The new lullabies have "all the science of sound embedded," said Debra Bass, president of J&J's global baby franchise, who leads the global sleep project today and was a product director more than a decade ago on the team that first adapted the R&D sleep profiling system for consumer use.
Since Johnson's research has found a mother's voice is one of the most soothing sounds of all to a child, the new lullabies are "very hummable," she said. "Mom can add her own soft lyrics or hum along. That's been done by design."
Even with all those years of research, sleep remains a top concern for parents globally, Ms.

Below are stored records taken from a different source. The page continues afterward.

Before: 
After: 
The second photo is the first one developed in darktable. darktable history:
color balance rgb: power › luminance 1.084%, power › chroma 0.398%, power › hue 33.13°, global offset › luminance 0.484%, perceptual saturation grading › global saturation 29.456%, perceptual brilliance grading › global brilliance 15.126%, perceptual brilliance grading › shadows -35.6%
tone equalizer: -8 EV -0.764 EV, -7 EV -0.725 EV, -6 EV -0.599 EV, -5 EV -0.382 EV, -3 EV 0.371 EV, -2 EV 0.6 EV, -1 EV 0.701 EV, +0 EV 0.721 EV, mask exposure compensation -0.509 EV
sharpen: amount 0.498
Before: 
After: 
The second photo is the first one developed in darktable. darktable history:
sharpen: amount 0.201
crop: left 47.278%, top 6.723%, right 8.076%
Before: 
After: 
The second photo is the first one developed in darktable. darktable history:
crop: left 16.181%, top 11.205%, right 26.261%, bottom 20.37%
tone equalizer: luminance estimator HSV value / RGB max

Bass said, with 76% of parents in China, 40% in India and 25% in the U.S. identifying sleep as a problem.
"We know that babies grow physically, cognitively and emotionally with better sleep," she said. "If baby and mom don't sleep well, then their interaction with each other is not optimal, and that also has an effect."
But J&J has more than a humanitarian interest here. Its researchers were collecting that sleep data years ago to test the Johnson's Three-Step Sleep Routine, which starts with a bath (possibly using Johnson's Baby Wash and Shampoo), a massage (possibly using Johnson's Baby Oil), and quiet time (which may use those free Johnson's lullabies and soothing sounds). Research showing the process works is now based on more than 300,000 babies, according to Johnson's, and the app keeps collecting sleep data for analysis from more.
Besides producing better sleep, the Routine has resulted in parents putting more Johnson's Baby products into carts, Ms. Bass said, so increasing adoption of the app and the Routine it supports can only help. As an "evergreen program," it can be hard to measure short-term results by looking at a single period, she said. But the cumulative effect for social media and search-engine optimization is a very long build that keeps paying off.
"We want to own every conversation about sleep," Ms. Bass said. "And most of those conversations happen online." All of this "separates Johnson's from other baby skincare brands," she said, by going beyond products to "deliver a bigger experience backed by science."
What Ms. Bass calls the "Johnson's Baby village" of marketers globally have adapted the sleep programs culturally. "In the Middle East – Saudi Arabia, Egypt or the United Arab Emirates -- they do not do a bath at night," she said. "So we created a Two-Step Routine with just the massage and quiet time, and with the data to support that."
A village of agencies pitched in too, from BBDO, which helped develop the new "It's Time to Sleep" campaign and TV ads, to GiantSky, which developed the Bedtime app, to VaynerMedia with digital video. Allidura handles global PR and TPN shopper marketing. R/GA developed the original desktop microsite.
Besides the impact on sleep, and sales, the Bedtime app may help rehabilitate the image of the smartphone in the baby's room, Ms. Bass said. "Normally the phone in the baby's room is a distraction, a guilt inducer," she said. "But in this case it's really a tool."